:: Text segment ::
....
# Sams Yams???



## SammieMom (Nov 13, 2010)

Hi Everyone,
I can't find the answer here anywhere. Do any of you give the Sam's Yam's in the FRENCH FRY cut? That is what they recommended for small ones. I got the fries, because the other ones were so huge. Now that they finally arrived, I want see if any of you give them without issues. 

He wants one! :wub:


----------



## Snowbody (Jan 3, 2009)

Tyler (Mr. Picky!!:smilie_tischkante has had the regular dried sweet potato from Sam's Yams. He grabs them, hides them in his bed, jumps at them, attacks them and never eats them. :blink::blink: That's my boy. :smpullhair: I think that he'd greet the fries the same way. :HistericalSmiley: I however, love sweet potato fries, people style. :chili:


----------



## Ladysmom (Oct 19, 2004)

I buy Bailey the Bichon Fries. That's what you got, right?

Bailey LOVES them! I think they are his favorite chew. I have never had a problem with them, but I always supervise him when he has any type of chew.


----------



## SammieMom (Nov 13, 2010)

Snowbody said:


> Tyler (Mr. Picky!!:smilie_tischkante has had the regular dried sweet potato from Sam's Yams. He grabs them, hides them in his bed, jumps at them, attacks them and never eats them. :blink::blink: That's my boy. :smpullhair: I think that he'd greet the fries the same way. :HistericalSmiley: I however, love sweet potato fries, people style. :chili:


I love it when they attack stuff and hide it. That Tyler is a funny boy! :HistericalSmiley: Thanks Sue.


----------



## SammieMom (Nov 13, 2010)

Ladysmom said:


> I buy Bailey the Bichon Fries. That's what you got, right?
> 
> Bailey LOVES them! I think they are his favorite chew. I have never had a problem with them, but I always supervise him when he has any type of chew.


Yes Marj. Bichon is what it says on the pkg. I gave him one and he is eating it now. I think he likes it. I will never get it back. gotta go! 
thanks!

i'm back. he ate it like a french fry. I don't know if it's ok for him to eat it so fast.


----------



## Bonnie's Mommie (Mar 2, 2006)

Sammie said:


> Yes Marj. Bichon is what it says on the pkg. I gave him one and he is eating it now. I think he likes it. I will never get it back. gotta go!
> thanks!
> 
> i'm back. he ate it like a french fry. I don't know if it's ok for him to eat it so fast.


Bonnie loves the Bichon Fries, too! I give her one, blink, and it's gone. I only give her maybe one a week, though. She's had weight issues in the past (as have I) and neither one of us wants to be fat again, lol.:w00t:


----------



## mom2bijou (Oct 19, 2006)

B&E LOVE Sam's Yams too. I like the fries since they are smaller/thinner. If I end up with a bag of the large ones I will just take a pair of kitchen scissors and cut them into thinner slices.


----------



## jmm (Nov 23, 2004)

My guys love them...and they are great for dogs with a sensitive tummy. The fries are more of a snack than a chew for my guys.


----------



## SammieMom (Nov 13, 2010)

*Thanks for all the quick replies. I feel safe with giving them now.
I worry about what is safe for Sammie a lot since he is only 5 lbs. I don't want bowel issues. 
Thank again. *


----------
....
[Stored data entries]
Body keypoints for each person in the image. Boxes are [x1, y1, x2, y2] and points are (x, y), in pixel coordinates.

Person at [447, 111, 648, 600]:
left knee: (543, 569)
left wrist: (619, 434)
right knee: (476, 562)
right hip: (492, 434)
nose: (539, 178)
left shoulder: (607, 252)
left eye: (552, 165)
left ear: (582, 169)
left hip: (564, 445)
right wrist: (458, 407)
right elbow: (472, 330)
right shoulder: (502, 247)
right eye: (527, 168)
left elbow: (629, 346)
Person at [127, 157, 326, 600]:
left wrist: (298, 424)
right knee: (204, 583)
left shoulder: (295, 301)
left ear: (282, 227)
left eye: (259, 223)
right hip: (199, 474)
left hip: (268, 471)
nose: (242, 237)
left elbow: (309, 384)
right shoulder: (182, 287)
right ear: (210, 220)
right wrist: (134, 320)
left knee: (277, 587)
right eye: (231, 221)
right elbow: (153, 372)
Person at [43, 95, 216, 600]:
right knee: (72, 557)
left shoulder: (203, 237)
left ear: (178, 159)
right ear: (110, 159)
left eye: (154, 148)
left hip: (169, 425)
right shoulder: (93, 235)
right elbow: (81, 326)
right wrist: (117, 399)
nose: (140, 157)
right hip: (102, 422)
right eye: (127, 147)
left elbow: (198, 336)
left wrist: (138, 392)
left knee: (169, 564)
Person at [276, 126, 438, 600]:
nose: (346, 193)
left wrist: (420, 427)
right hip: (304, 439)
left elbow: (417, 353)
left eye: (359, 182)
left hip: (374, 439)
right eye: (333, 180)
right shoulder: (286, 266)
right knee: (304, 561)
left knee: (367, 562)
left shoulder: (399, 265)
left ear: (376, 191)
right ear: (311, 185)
....
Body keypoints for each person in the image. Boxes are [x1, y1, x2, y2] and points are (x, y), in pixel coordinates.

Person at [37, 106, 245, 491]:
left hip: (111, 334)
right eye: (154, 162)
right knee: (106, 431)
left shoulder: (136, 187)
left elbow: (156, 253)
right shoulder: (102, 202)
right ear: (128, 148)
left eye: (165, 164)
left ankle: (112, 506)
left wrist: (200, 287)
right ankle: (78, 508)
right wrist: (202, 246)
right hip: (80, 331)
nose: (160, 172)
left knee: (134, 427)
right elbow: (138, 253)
....
:: Assignment ::
Reproduce word for word the stretch of the Sam's Yams forum thread that begins with the words containing "B&E LOVE Sam's" and ends with "(Nov 23, 2004)".

:: Problem solution ::
B&E LOVE Sam's Yams too. I like the fries since they are smaller/thinner. If I end up with a bag of the large ones I will just take a pair of kitchen scissors and cut them into thinner slices.


----------



## jmm (Nov 23, 2004)